-- RECORD EXCERPTS --
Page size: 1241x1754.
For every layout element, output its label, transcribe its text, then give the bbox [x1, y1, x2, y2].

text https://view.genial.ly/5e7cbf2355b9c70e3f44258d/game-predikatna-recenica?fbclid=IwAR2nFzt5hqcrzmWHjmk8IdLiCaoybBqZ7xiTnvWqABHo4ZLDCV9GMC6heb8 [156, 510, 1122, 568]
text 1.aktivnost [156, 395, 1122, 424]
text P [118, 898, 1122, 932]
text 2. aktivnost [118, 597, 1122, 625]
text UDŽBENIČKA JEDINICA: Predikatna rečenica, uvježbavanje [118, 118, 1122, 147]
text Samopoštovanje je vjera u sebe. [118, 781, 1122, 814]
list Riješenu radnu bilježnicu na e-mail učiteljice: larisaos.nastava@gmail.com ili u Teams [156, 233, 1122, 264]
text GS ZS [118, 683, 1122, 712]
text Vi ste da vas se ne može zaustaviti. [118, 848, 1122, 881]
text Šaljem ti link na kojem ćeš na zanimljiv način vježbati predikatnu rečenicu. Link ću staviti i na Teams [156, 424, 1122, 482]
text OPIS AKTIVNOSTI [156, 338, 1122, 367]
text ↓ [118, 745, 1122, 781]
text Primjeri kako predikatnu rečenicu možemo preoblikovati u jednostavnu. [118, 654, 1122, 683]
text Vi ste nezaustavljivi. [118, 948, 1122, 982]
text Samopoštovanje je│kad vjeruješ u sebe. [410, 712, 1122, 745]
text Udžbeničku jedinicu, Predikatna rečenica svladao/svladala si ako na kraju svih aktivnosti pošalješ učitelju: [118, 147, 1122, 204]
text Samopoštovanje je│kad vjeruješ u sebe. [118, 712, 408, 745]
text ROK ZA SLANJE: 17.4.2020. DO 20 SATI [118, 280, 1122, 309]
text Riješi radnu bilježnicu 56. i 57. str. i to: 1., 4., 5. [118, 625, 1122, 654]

-- WHAT TO WORK ON --
Copy the records above again, swapping every "Teams" for "Moodle" and leaving all else as it is.

-- COMPLETED TASK --
Page size: 1241x1754.
For every layout element, output its label, transcribe its text, then give the bbox [x1, y1, x2, y2].

text https://view.genial.ly/5e7cbf2355b9c70e3f44258d/game-predikatna-recenica?fbclid=IwAR2nFzt5hqcrzmWHjmk8IdLiCaoybBqZ7xiTnvWqABHo4ZLDCV9GMC6heb8 [156, 510, 1122, 568]
text 1.aktivnost [156, 395, 1122, 424]
text P [118, 898, 1122, 932]
text 2. aktivnost [118, 597, 1122, 625]
text UDŽBENIČKA JEDINICA: Predikatna rečenica, uvježbavanje [118, 118, 1122, 147]
text Samopoštovanje je vjera u sebe. [118, 781, 1122, 814]
list Riješenu radnu bilježnicu na e-mail učiteljice: larisaos.nastava@gmail.com ili u Moodle [156, 233, 1122, 264]
text GS ZS [118, 683, 1122, 712]
text Vi ste da vas se ne može zaustaviti. [118, 848, 1122, 881]
text Šaljem ti link na kojem ćeš na zanimljiv način vježbati predikatnu rečenicu. Link ću staviti i na Moodle [156, 424, 1122, 482]
text OPIS AKTIVNOSTI [156, 338, 1122, 367]
text ↓ [118, 745, 1122, 781]
text Primjeri kako predikatnu rečenicu možemo preoblikovati u jednostavnu. [118, 654, 1122, 683]
text Vi ste nezaustavljivi. [118, 948, 1122, 982]
text Samopoštovanje je│kad vjeruješ u sebe. [410, 712, 1122, 745]
text Udžbeničku jedinicu, Predikatna rečenica svladao/svladala si ako na kraju svih aktivnosti pošalješ učitelju: [118, 147, 1122, 204]
text Samopoštovanje je│kad vjeruješ u sebe. [118, 712, 408, 745]
text ROK ZA SLANJE: 17.4.2020. DO 20 SATI [118, 280, 1122, 309]
text Riješi radnu bilježnicu 56. i 57. str. i to: 1., 4., 5. [118, 625, 1122, 654]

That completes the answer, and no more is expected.